Single by Bob Seger & The Silver Bullet Band

from the album The Distance
- B-side: "House Behind the House"
- Released: November 30, 1982
- Genre: Rock, country rock
- Length: 4:55
- Label: Capitol
- Songwriter: Rodney Crowell
- Producer: Jimmy Iovine

Bob Seger & The Silver Bullet Band singles chronology
| "Feel Like a Number" (1982) | "Shame on the Moon" (1982) | "Even Now" (1983) |

= Shame on the Moon =

"Shame on the Moon" is a song written and recorded by Rodney Crowell for his 1981 self-titled album. It was covered by Bob Seger & the Silver Bullet Band as the lead single from their 1982 album The Distance.

Glenn Frey joined Seger on background harmony vocals on the song. The song spent four weeks at number two on the Billboard Hot 100 pop singles chart and topped the adult contemporary chart. The song went to number 15 on the country chart in early 1983, marking Seger's only top 40 entry on that chart.

==Critical reception==
Billboard magazine reviewed the song favorably, saying that Seger's "trademark acoustic guitar sets the tone, followed by an easygoing vocal and loping rhythm." Cash Box said that "fans of Bob Seger's ballad side...will unquestionably take delight in this mostly-acoustic country/pop Rodney Crowell tune" since Seger "makes it his own." Kerrang! said, "This track is really the pits. Deadly dull. Sounds like he's had to resort to re-writing his back catalogue with all the style and grave of a sausage factory."

Classic Rock History critic Janey Roberts rated it as Seger's 15th best song.

==Bob Seger's comments==
Speaking with Creem in 1983, Seger said: "It's more like a western song — a cowboy song — than it is a country & western song.

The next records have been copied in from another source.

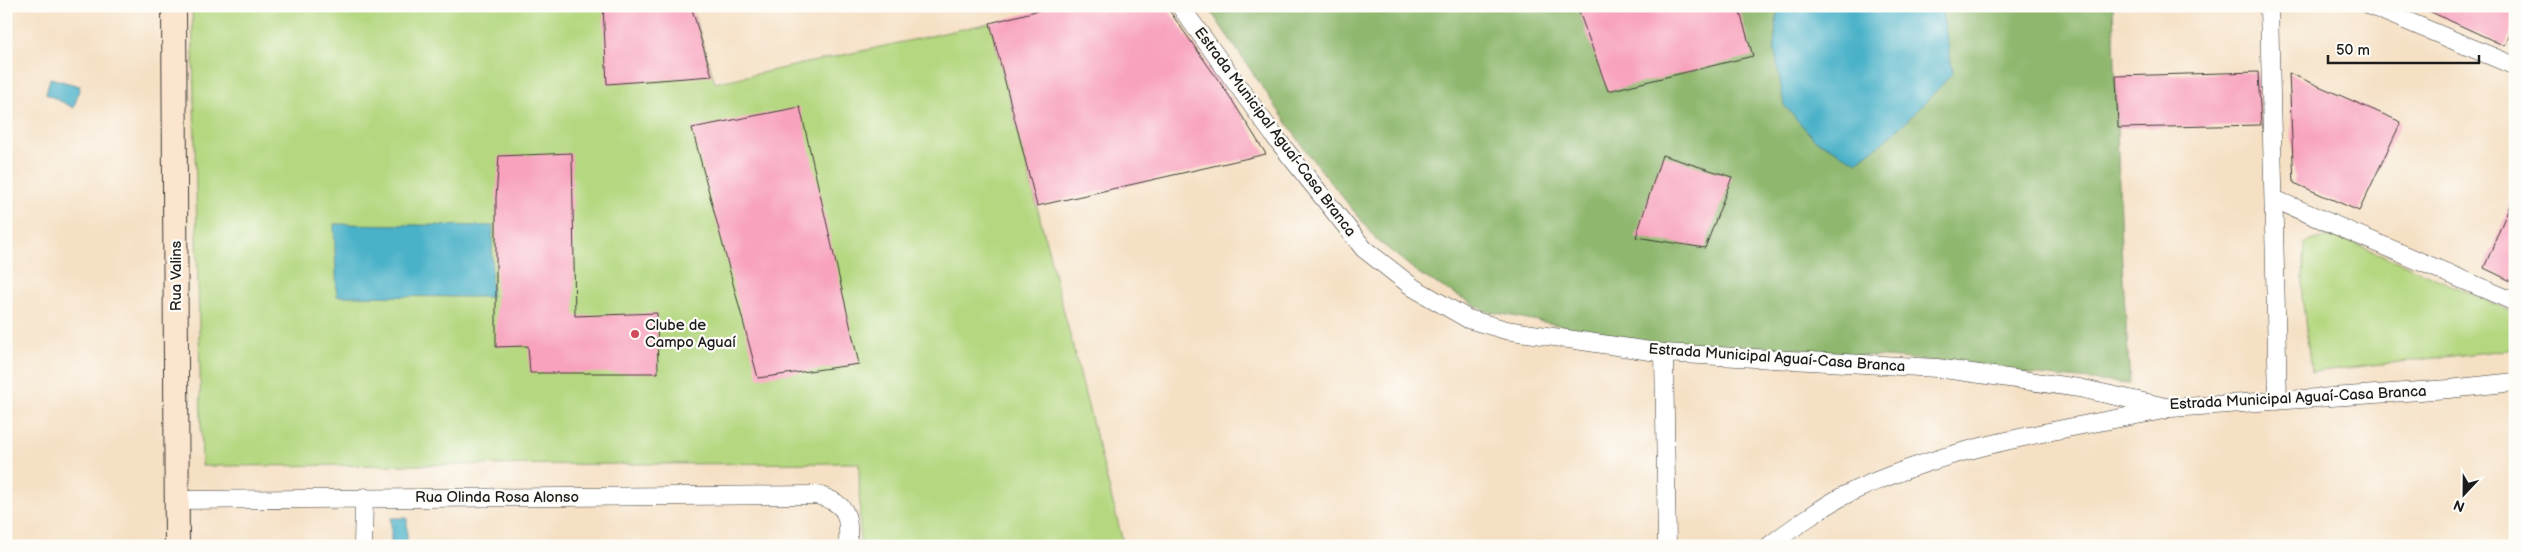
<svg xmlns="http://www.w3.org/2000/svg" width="2521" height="552" viewBox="0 0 2521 552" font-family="'Balsamiq Sans',sans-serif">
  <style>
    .green { fill: #b4d77f; stroke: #687a4e }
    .forest { fill: #8fb86e; stroke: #566a45 }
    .water { fill: #49b1c8; stroke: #326672 }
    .building { fill: #f8a2bd }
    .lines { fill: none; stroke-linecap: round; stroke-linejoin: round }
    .street-casing { stroke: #3d3935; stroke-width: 19 }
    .secondary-casing { stroke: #3d3935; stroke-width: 26 }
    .street { stroke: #fff; stroke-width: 18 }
    .secondary { stroke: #fbe5cf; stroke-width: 24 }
    .poi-dot { fill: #d1495b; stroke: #fdfcf7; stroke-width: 2 }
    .labels { text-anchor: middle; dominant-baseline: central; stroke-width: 4.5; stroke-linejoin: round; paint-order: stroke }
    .street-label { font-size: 15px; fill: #1c1c1c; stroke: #fdfcf7 }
    .poi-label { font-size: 15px; fill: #1c1c1c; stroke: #fdfcf7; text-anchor: start }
  </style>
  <rect width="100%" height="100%" fill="#fdfcf7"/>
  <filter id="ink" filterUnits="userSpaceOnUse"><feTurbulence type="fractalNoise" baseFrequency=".02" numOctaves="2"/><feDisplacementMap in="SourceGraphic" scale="10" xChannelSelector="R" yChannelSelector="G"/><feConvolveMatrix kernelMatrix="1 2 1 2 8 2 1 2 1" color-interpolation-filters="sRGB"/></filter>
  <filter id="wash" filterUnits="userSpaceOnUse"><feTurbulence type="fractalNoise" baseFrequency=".0096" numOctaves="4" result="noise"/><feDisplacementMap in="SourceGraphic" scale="20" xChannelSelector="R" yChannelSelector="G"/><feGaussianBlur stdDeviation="1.12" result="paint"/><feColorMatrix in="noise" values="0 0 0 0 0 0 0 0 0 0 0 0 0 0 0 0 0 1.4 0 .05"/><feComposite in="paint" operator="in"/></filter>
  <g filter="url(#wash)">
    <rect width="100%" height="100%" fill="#f5e0c4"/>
    <!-- green -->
    <path class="green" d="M 192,6 L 691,6 L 715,83 L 990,23 L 1124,546 L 860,546 L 859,463 L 202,466 Z
      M 2334,234 L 2515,313 L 2515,349 L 2311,372 L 2302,296 L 2305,243 Z"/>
    <!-- forest -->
    <path class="forest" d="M 1207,6 L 2113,6 L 2121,247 L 2130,384 L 2030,374 L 1975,364 L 1872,356 L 1657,344 L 1486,311 L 1421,275 L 1377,240 L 1309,155 Z"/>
    <!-- water -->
    <path class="water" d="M 1778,6 L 1941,6 L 1953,73 C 1922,106 1893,137 1857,162 L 1814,139 L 1784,105 L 1774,46 Z
      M 50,78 L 80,86 L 74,108 L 46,94 Z
      M 334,224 L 493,226 L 491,297 L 337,296 Z
      M 391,518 L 407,518 L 407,546 L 391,546 Z"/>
    <g id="blocks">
      <!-- building -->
      <path class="building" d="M 603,6 L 691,6 L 712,76 L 607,84 Z
        M 1055,6 L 1166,6 L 1228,94 L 1266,154 L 1037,206 L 990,23 Z
        M 1577,6 L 1738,6 L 1753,56 L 1608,91 Z
        M 2418,6 L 2515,6 L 2515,23 L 2505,46 Z
        M 2258,72 L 2261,125 L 2118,128 L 2116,76 Z
        M 2289,73 L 2401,122 L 2359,211 L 2294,183 Z
        M 800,107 L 859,364 L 758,378 L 692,128 Z
        M 572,153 L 575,316 L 657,313 L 658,373 L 530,373 L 528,346 L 496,347 L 496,198 L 499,156 Z
        M 1662,155 L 1732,177 L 1705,248 L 1636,237 Z
        M 2514,195 L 2515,195 L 2515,283 L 2484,268 Z"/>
    </g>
  </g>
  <g filter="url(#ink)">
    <use href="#blocks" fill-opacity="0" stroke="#3d3935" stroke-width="1"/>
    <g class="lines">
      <defs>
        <path id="street" d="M 1180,6 L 1275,137 L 1364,249 L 1414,288 L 1468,319 L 1506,330 L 1664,353 L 1937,368 L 2079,388 L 2171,408 L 2449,389 L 2515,382
          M 2269,6 L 2278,401
          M 2371,6 L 2515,66
          M 2274,199 L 2515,302
          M 1664,353 L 1667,546
          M 177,500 L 817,495 C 849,504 849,516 848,546
          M 363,546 L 364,497
          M 1769,546 C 1788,531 1824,506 1845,495 C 1945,447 2056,430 2164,410"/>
        <path id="secondary" d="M 174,6 L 177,546"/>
      </defs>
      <!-- street casing -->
      <use href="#street" class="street-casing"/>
      <!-- secondary casing -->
      <use href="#secondary" class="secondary-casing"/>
      <!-- street -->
      <use href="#street" class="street"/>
      <!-- secondary -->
      <use href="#secondary" class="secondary"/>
    </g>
  </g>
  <!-- markers -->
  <circle class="poi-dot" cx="635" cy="334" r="5"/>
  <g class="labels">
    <!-- street labels -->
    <g class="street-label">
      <text transform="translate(1275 132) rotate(53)">Estrada Municipal Aguaí-Casa Branca</text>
      <text transform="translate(176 276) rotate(-90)">Rua Valins</text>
      <text transform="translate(1777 358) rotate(4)">Estrada Municipal Aguaí-Casa Branca</text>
      <text transform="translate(2298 398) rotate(-3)">Estrada Municipal Aguaí-Casa Branca</text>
      <text x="497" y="497">Rua Olinda Rosa Alonso</text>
    </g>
    <!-- poi labels -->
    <g class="poi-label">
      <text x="645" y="325">Clube de<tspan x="645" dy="17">Campo Aguaí</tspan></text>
    </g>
  </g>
  <!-- margin -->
  <rect width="2521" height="552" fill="none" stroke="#fdfcf7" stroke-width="25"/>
  <!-- north arrow -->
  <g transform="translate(2464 494) rotate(202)" stroke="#fdfcf7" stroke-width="4" paint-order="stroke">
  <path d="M0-4L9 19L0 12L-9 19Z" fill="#1c1c1c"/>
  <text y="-8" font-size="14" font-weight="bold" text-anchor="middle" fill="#1c1c1c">N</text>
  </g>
  <!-- scale -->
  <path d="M2328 55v8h151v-8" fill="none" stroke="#1c1c1c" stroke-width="2.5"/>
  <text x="2336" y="55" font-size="15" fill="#1c1c1c" stroke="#fdfcf7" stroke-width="4" paint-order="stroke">50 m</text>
</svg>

And the track is flawless, the best and tightest track on the album. We cut it in like two hours, and everyone decided it was the miracle track. But then we had to decide whether to use it or not because The Distance was going to be a real rock album. I purposely didn't write any medium-tempo songs for this one because I wanted it to be hard rocking with a few ballads for pacing. But we figured we'd throw it on and see what happened. The next thing we know, the Capitol guys are saying, 'That's the single!' (laughs) Fine! Whatever it takes! So thank you, Rodney. It's a great song, and I'm beholden to the lad for writing it."

==Personnel==
Credits are adapted from the liner notes of Seger's 2003 Greatest Hits 2 compilation.

- Bob Seger – lead vocals, harmony vocals

The Silver Bullet Band
- Chris Campbell – bass
- Craig Frost – organ

Additional musicians
- Drew Abbott – guitar
- Laura Creamer – background vocals
- Glenn Frey – harmony vocals
- Bobbye Hall – percussion
- Russ Kunkel – drums
- Shaun Murphy – background vocals
- Bill Payne – piano
- Joan Sliwin – background vocals
- Waddy Wachtel – guitar

Production
- Jimmy Iovine – producer

==Chart performance==

| Chart (1982–1983) | Peak position |
|---|---|
| Australia (Kent Music Report) | 38 |
| Canadian RPM Top Singles | 8 |
| Canadian RPM Adult Contemporary | 1 |
| Canadian RPM Country Tracks | 10 |
| French Singles Chart | 58 |
| German Singles Chart | 50 |
| New Zealand Singles Chart | 24 |
| South African Singles Chart | 15 |
| Spanish Singles Chart | 27 |
| US Billboard Hot 100 | 2 |
| US Adult Contemporary (Billboard) | 1 |
| US Hot Country Songs (Billboard) | 15 |

| Year-end chart (1983) | Rank |
|---|---|
| Canada Top Singles (RPM) | 63 |
| US Top Pop Singles (Billboard) | 14 |

==Cover versions==
- Mac Davis covered the song for his 1982 album Forty 82.
- Karen Brooks covered the song for her 1982 album Walk On.
- Tanya Tucker covered the song for her 1983 album Changes.
- Willie Nelson covered the song for his 2025 album Oh What a Beautiful World.